Nove febbraio duemilaquindici
Ha ricominciato con il Genoa: ricerca del ritmo, la caccia al gol, l’emozione interrotta. È entrato con un altro passo rispetto agli altri nonostante l'assenza e una partita segnata. Forse adesso sì: la solitudine è superata, la tristezza sconfitta almeno sul campo. Durante l'infortunio lo ha rivelato a Globoesporte, giunto a Roma per raccontarlo da vicino: addio ai problemi con la lingua («Ci ho messo alcuni mesi per imparare a comunicare»), addio ai problemi in genere. E voglia di reagire anche a quanto successo al papà: «Sono forte, sin da piccolo ho imparato a superare i momenti di difficoltà e sono sicuro che ne usciremo anche questa volta. Mio padre è tutto per me e non lo abbandonerò mai. Ho pensato di tornare in Brasile per stare vicino alla famiglia, ma ho capito che fosse più giusto restare qui e concentrarmi sul momento magnifico che sto vivendo. Sono stati i miei famigliari a rassicurarmi e a convincermi che fosse la cosa migliore».

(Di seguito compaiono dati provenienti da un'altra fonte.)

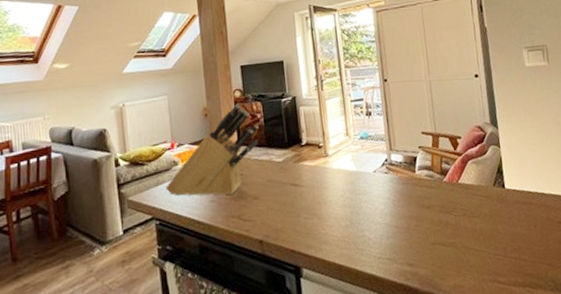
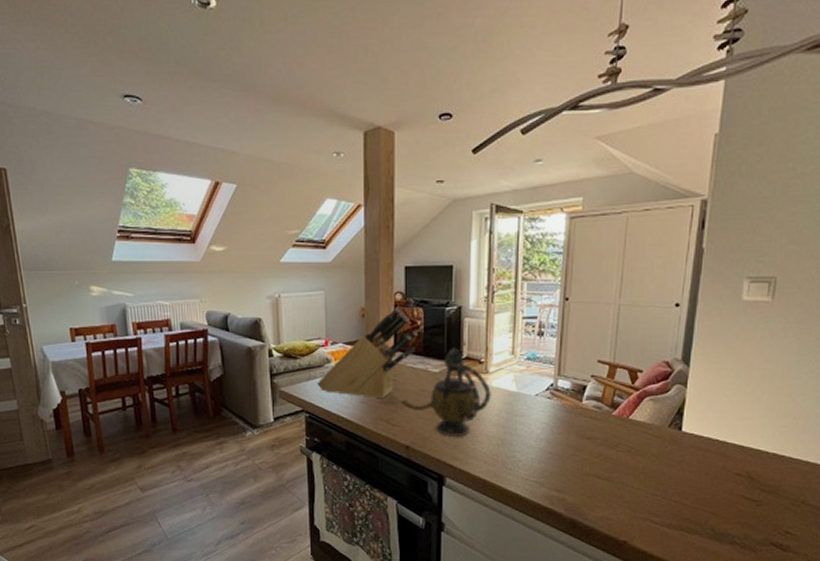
teapot: none [250,135,334,225] -> present [401,347,491,436]

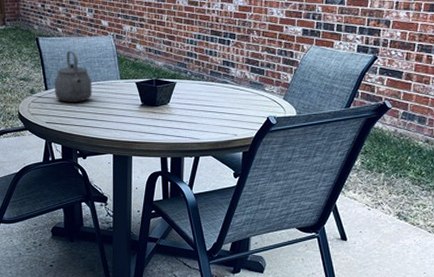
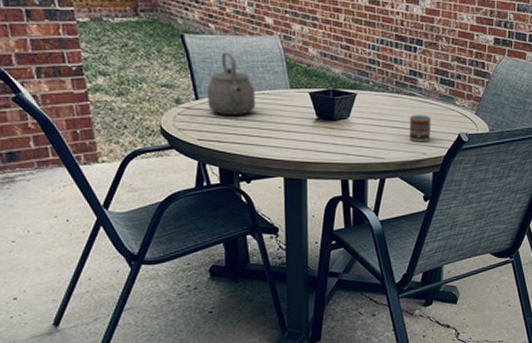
cup: none [221,100,242,125] -> present [409,115,431,142]

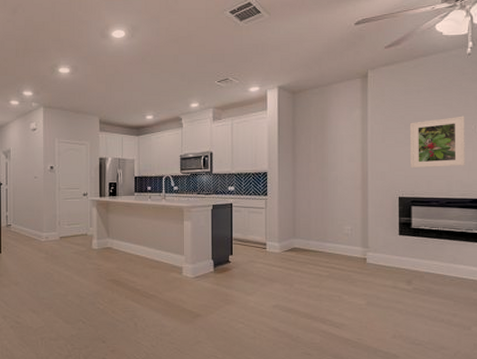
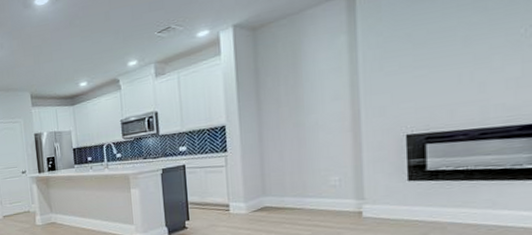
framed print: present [410,116,465,169] -> none [421,18,509,98]

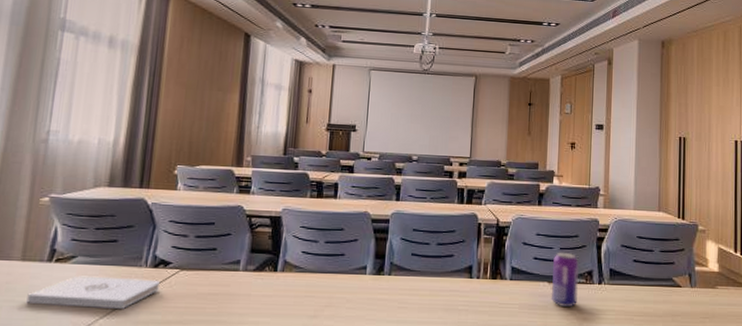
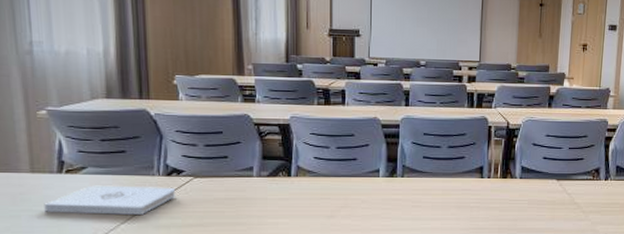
beverage can: present [551,252,579,308] -> none [559,151,587,202]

Si sente pronto a tornare il Felipe del derby. Può essere. È una di quelle cose che il pallone non riuscirà a spiegare mai: basta un attimo e cambia una stagione, basta poco e ciò che non pensavi accade. È il calcio che lo consente. Lo diceva Galeano: «Per quanto i tecnocrati lo programmino perfino nei minimi dettagli, per quanto i potenti lo manipolino, il calcio continua a voler essere l'arte dell'imprevisto. Dove meno te l'aspetti salta fuori l'impossibile ». Intanto ci siamo accorti di Felipe Anderson, e sembrava impossibile.